A Vinculo Matrimonii Legal Definition:

Latin: of marriage.

Related Terms: Divorce , Decree Absolute

As Justice Maughmer of the Kansas City Court of Appeals wrote in Prough v Prough:

"In our early law divorce actions were in two separate divisions. One was divorce a vinculo matrimonii, i. e. absolute divorce. The second divorce was a mensa et thoro, i. e. divorce from bed and board.
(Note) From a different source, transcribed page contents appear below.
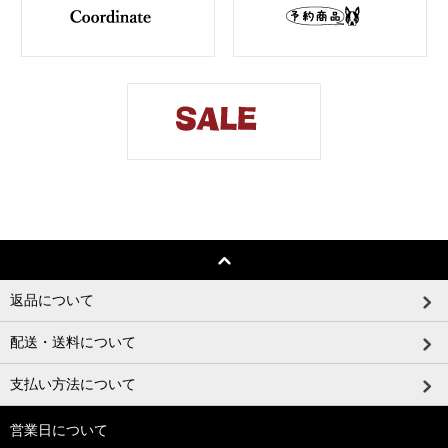
返品について
配送・送料について
支払い方法について
営業日について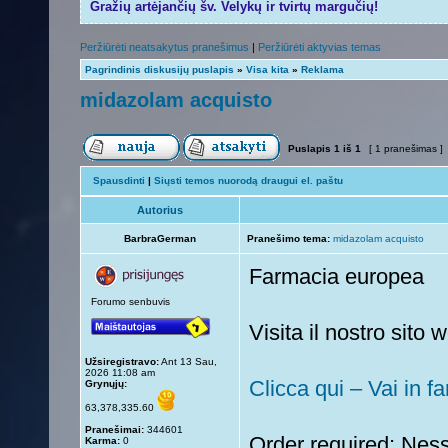
Gražių artėjančių šv. Velykų ir tvirtų margučių!
Peržiūrėti neatsakytus pranešimus
|
Peržiūrėti aktyvias temas
Pagrindinis diskusijų puslapis
»
Visa kita
»
Reklama
midazolam acquisto
Puslapis
1
iš
1
[ 1 pranešimas ]
Spausdinti
|
Siųsti temos nuorodą draugui el. paštu
Autorius
BarbraGerman
Pranešimo tema:
midazolam acquisto
Farmacia europea
Forumo senbuvis
Visita il nostro sit
Užsiregistravo:
Ant 13 Sau,
2026 11:08 am
Clicca qui – Vai in f
Grynųjų:
63,378,335.60
Pranešimai:
344601
Order required: Ness
Karma:
0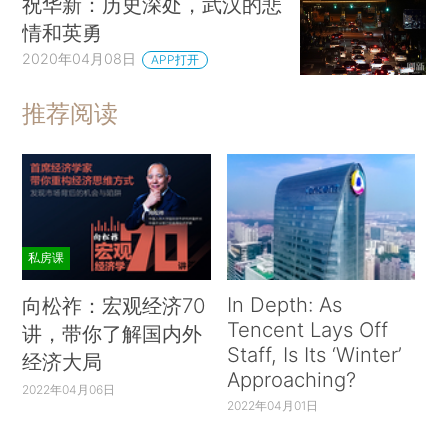
祝华新：历史深处，武汉的悲
情和英勇
2020年04月08日
APP打开
推荐阅读
私房课
In Depth: As
向松祚：宏观经济70
Tencent Lays Off
讲，带你了解国内外
Staff, Is Its ‘Winter’
经济大局
Approaching?
2022年04月06日
2022年04月01日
These are now substantially indivisible portions of the one action for divorce, and it has been uniformly held in this state that a wife cannot recover in a separate maintenance suit unless she makes such proof as would entitle her to a divorce if she were seeking that relief."

This used to be distinguished from a divorce a mensa et thoro.

In a 1923 Dictionary of English Law by W. J. Byrne (London: Sweet & Maxwell) page 315, this distinction is offered:

"(A divorce) was of two kinds - a divorce a mensa et thoro (from bed and board), granted in cases where the husband or wife had been guilty of such conduct as to make conjugal intercourse impossible (as in the case of adultery, cruelty etc.); and a divorce a vinculo matrimonii (from the bond of marriage), granted where the marriage was voidable or void ab initio (as in the case of the parties being within the prohibited degrees (of relation), or one of them having been previously married, or being impotent when married).

The term -  when used - now refers to a final and permanent divorce.